FOCUS: Poland’s love affair with coal won’t end soon – by Paulina Pacula (Euobservor.com – October 23, 2015)

https://euobserver.com/

Poland’s coal-based energy sector provides a livelihood for hundred of thousands of people in Upper Silesia and has the potential to swing Sunday’s (25 October) national election.

In the small Polish town of Brzeszcze, part of the Upper Silesian coal basin, almost half of the 21,000 inhabitants depend on one employer: the KWK Brzeszcze mine, which is soon to be closed.

More then 2,000 men stand to lose their jobs because, for the last couple of years, the mine has been unprofitable – for every tonne of coal sold, the company had to pay an extra 265 zlotys.

If the mine is closed, unemployment in the municipality will skyrocket from its already-high level of 11.6%.

A similar fate probably awaits another 11,000 workers from unprofitable mines run by the biggest state mining company, Kompania Węglowa and 3,000 from JSW.

“The situation in the mining sector is tragic and we are fighting to keep our livelihoods”, Roman Brudzinski, head of the JSW miners’ union, told EUobserver.

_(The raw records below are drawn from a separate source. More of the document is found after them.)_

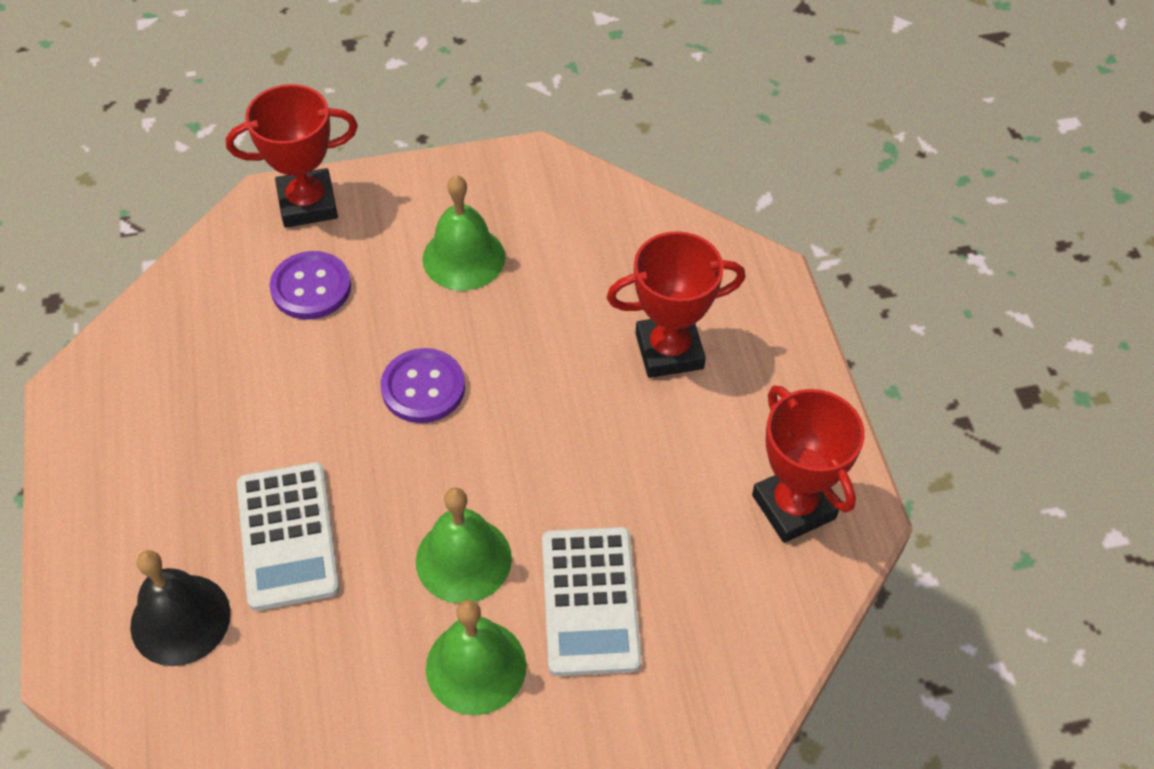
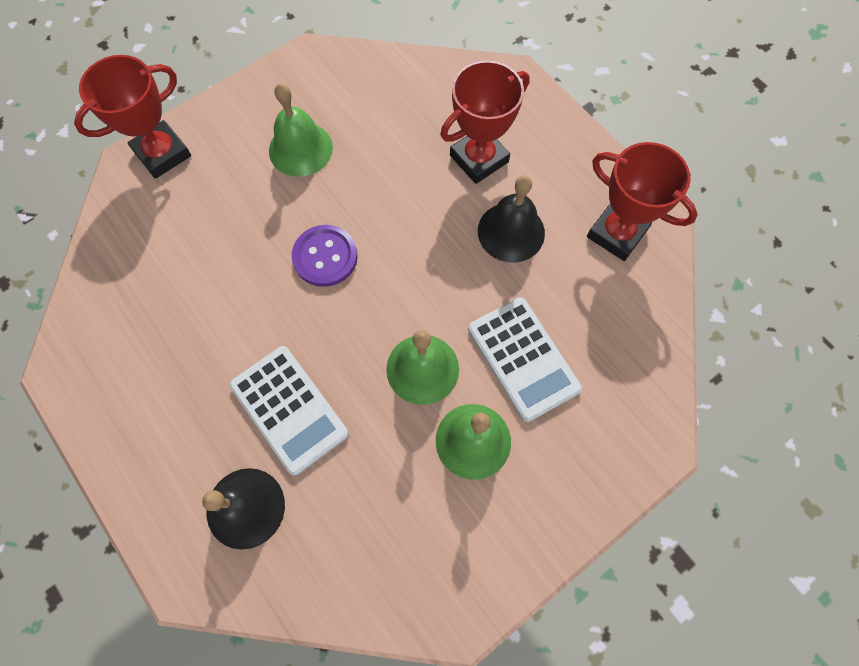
camera: 25 degrees left, 15 degrees up
purple button [270,251,351,319] -> none
none -> black bell [478,176,545,263]

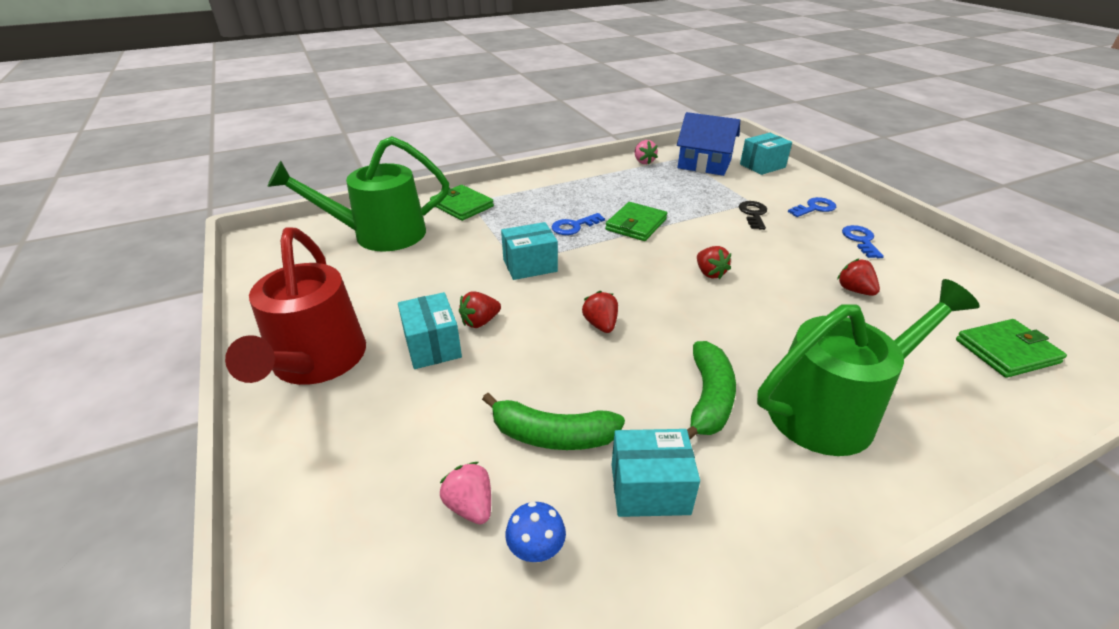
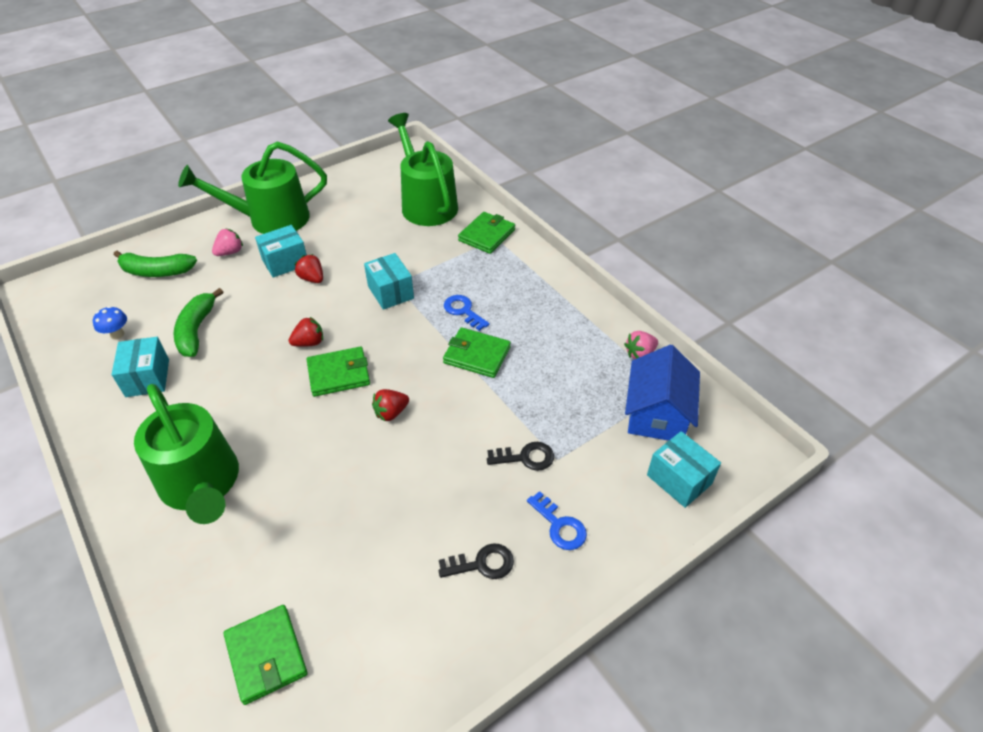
camera: 80 degrees right, 10 degrees up
red watering can [225,227,366,385] -> green watering can [178,141,327,234]
pink strawberry [440,462,491,525] -> pink strawberry moved to [212,228,243,256]
green banana [687,341,736,439] -> green banana moved to [114,251,197,277]
red strawberry [837,258,880,296] -> none
blue key [842,225,884,258] -> black key [439,543,514,579]
none -> green wallet [307,347,370,397]

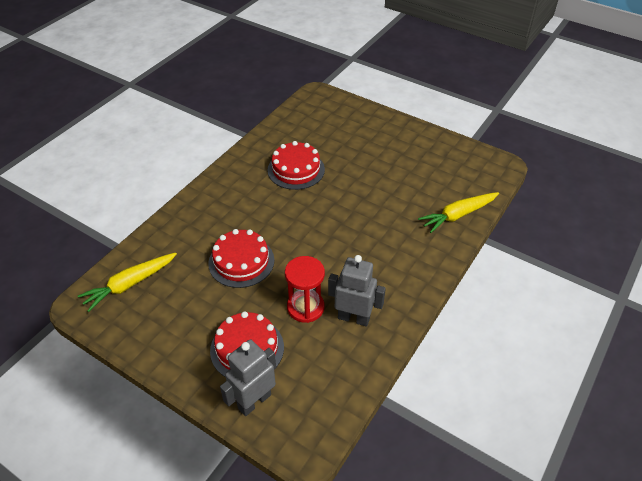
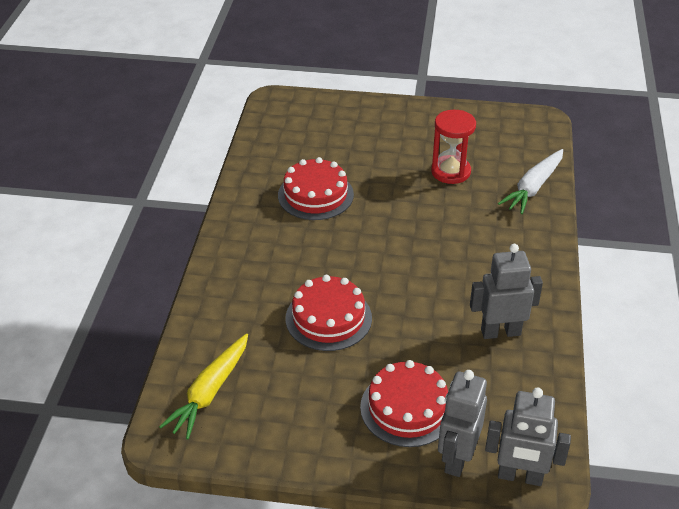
camera: 25 degrees left, 5 degrees down
red hourglass [285,256,325,323] -> red hourglass moved to [431,110,476,184]
yellow carrot [418,192,499,233] -> white carrot [498,149,563,214]
none -> grey robot [485,387,571,486]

Aleksander Sniegocki, an energy market and climate expert from the Warsaw Institute for Economic Studies, said that it was only during the period of 2010 until 2013 that the Polish government pumped 22 billion zlotys into the mines in the form of state subsidies.

Poland is not only paying extra for every tone of coal produced in its mines, but the industry itself does not add anything to the country’s GDP growth.

“The profitability of this industry is much lower than any other sector. The coal also doesn’t count in the export results: we export only 10 million tonnes per year and [we] import [a] similar amount so the balance is zero,” Sniegocki said.

Due to technological underdevelopment, the productivity of Polish mines is very low, with 648 tonnes of coal produced per worker per year while in the worst US mines it is more then 2,000 tonnes.

In the biggest state-owned coal companies – Kompania Węglowa and JSW – labour costs constitute 50% of operating costs (compared to the privatised and profitable Bogdanka mine, where operating costs are around 20%).